When Daily Sun sought to speak with Kehinde in her husband’s one room apartment in Olugbe compound in the community, her husband as well as some of her relatives wanted to prevent the encounter, saying they didn’t want the family’s dirty linen washed in public. Explanations by the reporter that since the matter had gone to the police, it had already gone beyond their private domain, did little to persuade the angry relatives. In fact, at a point, Baba Eleja got angry and rushed to the nearby Langbasa police post where he reported the “intruding” journalist.

Meanwhile, other relatives as well as the landlord of the apartment granted audience to the reporter and urged Kehinde to grant an interview. In the course of the interview, Baba Eleja suddenly materialised with a policeman in tow, apparently to get the ‘busybody’ arrested. But as soon as the police officer discovered the reporter’s identity, he asked the journalist to continue his job. He advised the enraged husband to cooperate with him. Amidst verbal invectives being hurled at her by neighbours and some relatives, who believed she did dip Esther’s hands into a pot of steaming water, Kehinde told the reporter her story: “It happened a few weeks ago.

That morning, I noticed that Esther was looking very dull. So, I asked her to come to me and I gave her a potty for her to urinate into. I discovered that the urine was black, which showed that she was sick. So, I didn’t allow her to go to school. That day, I was also bleeding because I just had a miscarriage. After a while, I kept a bowl of very hot water that I wanted to use on myself beside our bed and rushed out to the kitchen. Suddenly, I heard Esther’s piercing cry and I rushed back into the room only to see her struggling with the bowl of hot water.

By the time I could rescue her, she already boiled her two hands. I thought she wanted to drink water because she was eating the rice that I cooked for her and my own children before I left the room. I quickly went to borrow N100 from a neighbour with which I bought some balm that I applied on the hands. I also gave her some drugs for her fever and she soon slept off. “When her father returned from work in the night and noticed what happened to her, he beat the hell out of me, in spite of my condition. It took the intervention of our landlord before he left me.

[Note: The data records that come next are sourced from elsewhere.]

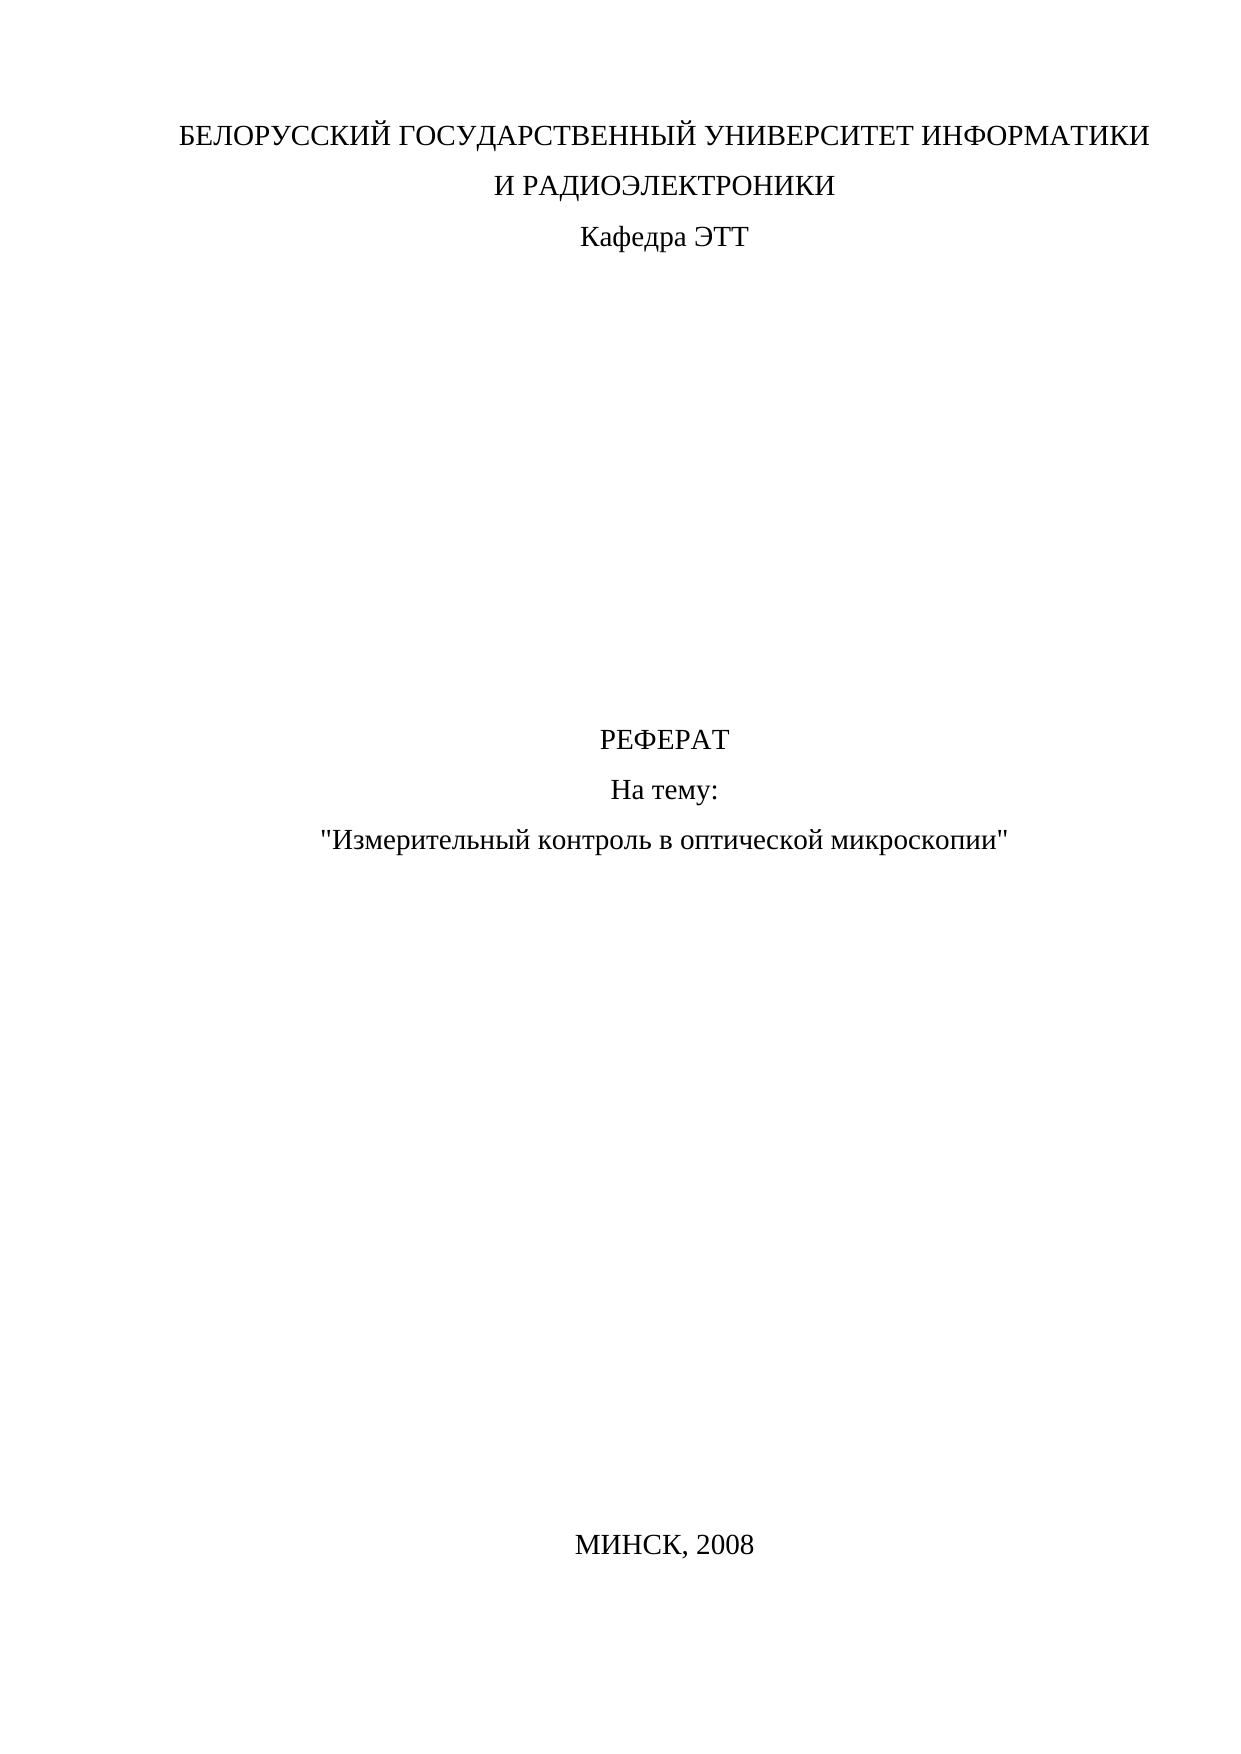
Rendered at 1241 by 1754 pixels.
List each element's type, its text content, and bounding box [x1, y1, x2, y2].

text На тему: [177, 772, 1152, 806]
text Кафедра ЭТТ [177, 219, 1152, 252]
text "Измерительный контроль в оптической микроскопии" [177, 822, 1152, 856]
text РЕФЕРАТ [177, 722, 1152, 755]
text БЕЛОРУССКИЙ ГОСУДАРСТВЕННЫЙ УНИВЕРСИТЕТ ИНФОРМАТИКИ И РАДИОЭЛЕКТРОНИКИ [177, 118, 1152, 202]
text МИНСК, 2008 [177, 1527, 1152, 1560]
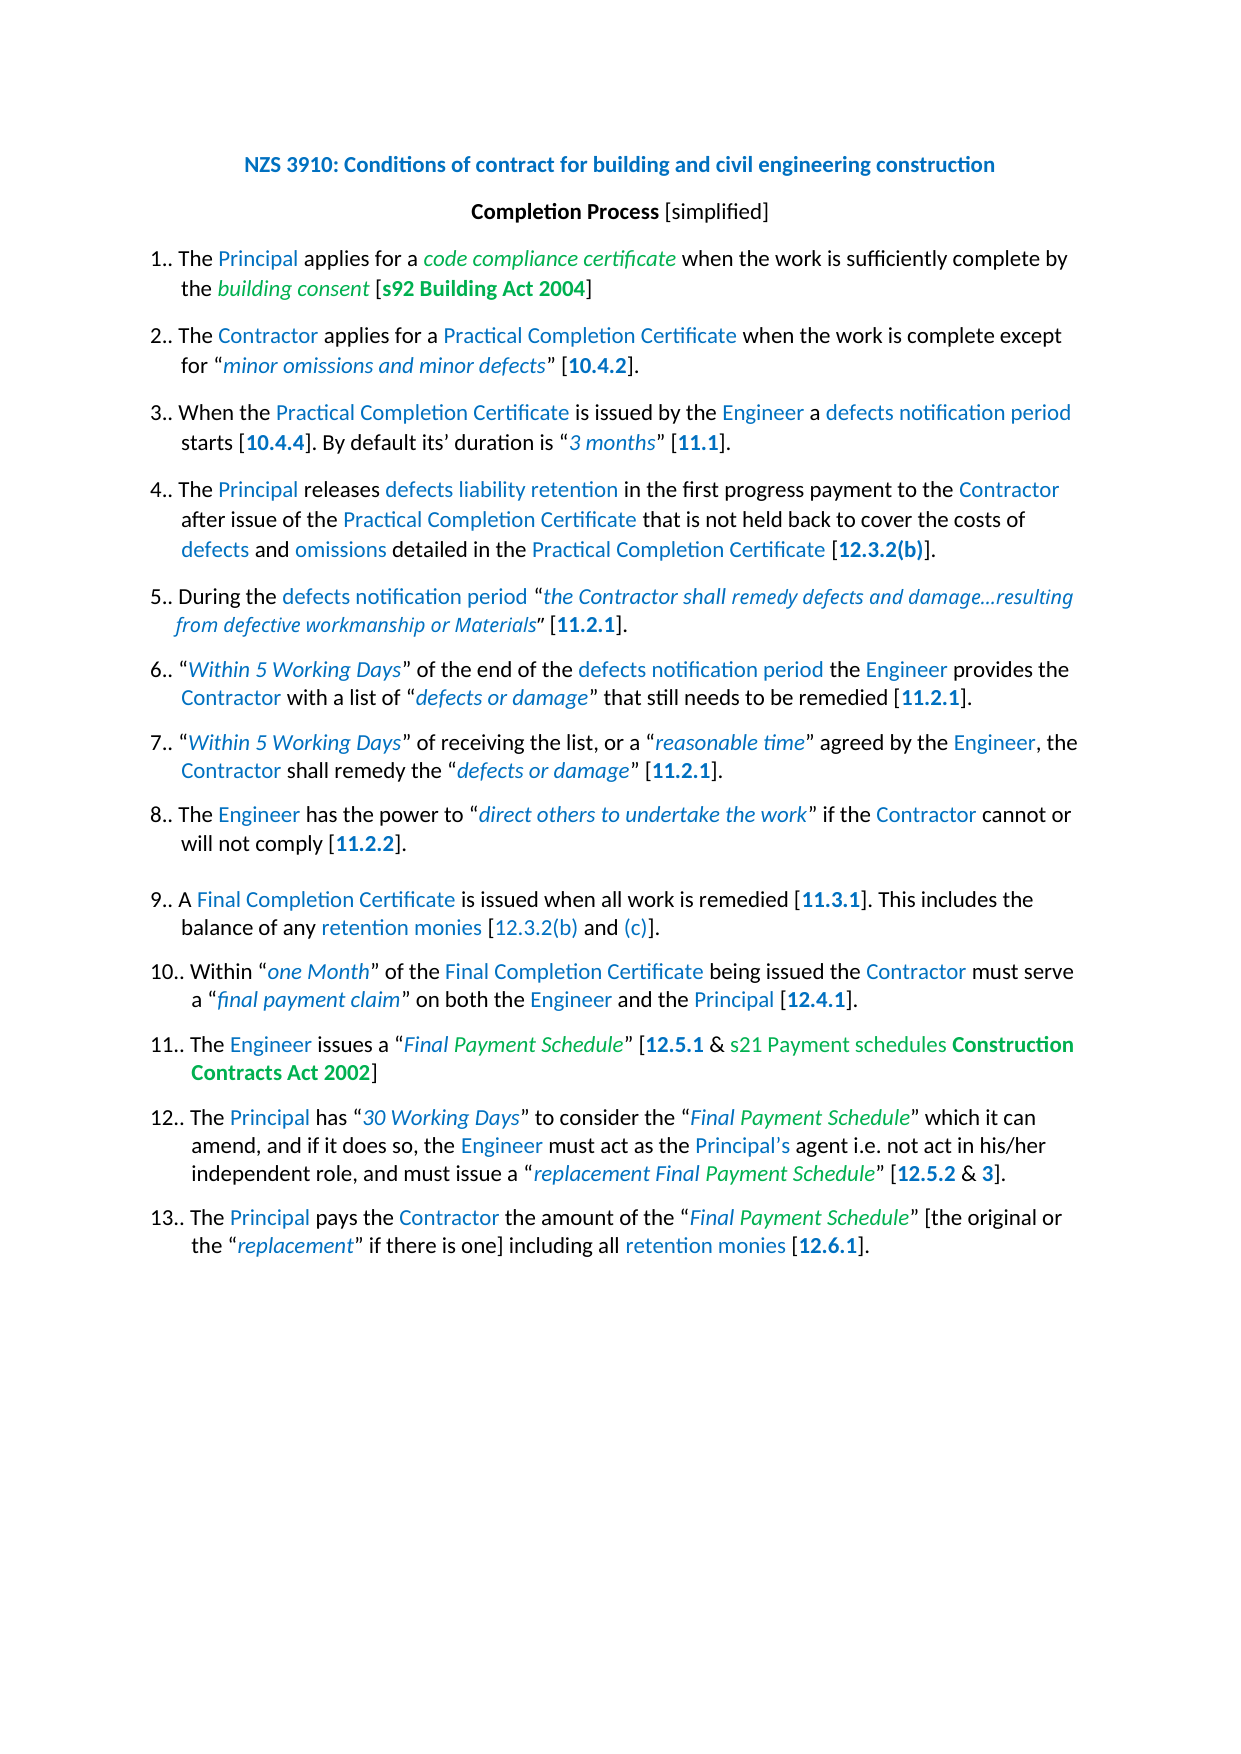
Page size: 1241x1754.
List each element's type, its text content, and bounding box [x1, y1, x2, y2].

Since then, Esther has been staying with me at home. She has not been going to school and I’ve been doing my best to treat her. “But a few days ago, I invited a nurse, who is also a neighbour to attend to me. As a result of the miscarriage, I have been feeling very weak and I have lost a lot of blood. The nurse came and I was lying on the bed. Esther was resting on a mattress close to the bed.

The nurse came to attend to me but when she saw Esther, she looked worried and asked what happened to her. When I explained, she asked why we didn’t take her to hospital yet and I said I didn’t have the money and that I was expecting that Esther’s father would do that. “The nurse promptly attended to me and hurriedly left after examining Esther’s boiled hands for two or three times. It wasn’t long after she left that a crowd of neighbours broke into our room to see Esther.

They soon pounced on me and started beating me. It took the intervention of policemen, who were invited by some of them, to rescue me from the mob. I would have been lynched. They thought that I deliberately dipped her hands into boiling water. I didn’t do that at all. I have always been taking care of Esther as if I were her mother. Even people call me Mama Esther because of the way I treat her. I couldn’t have done such a terrible thing to her.”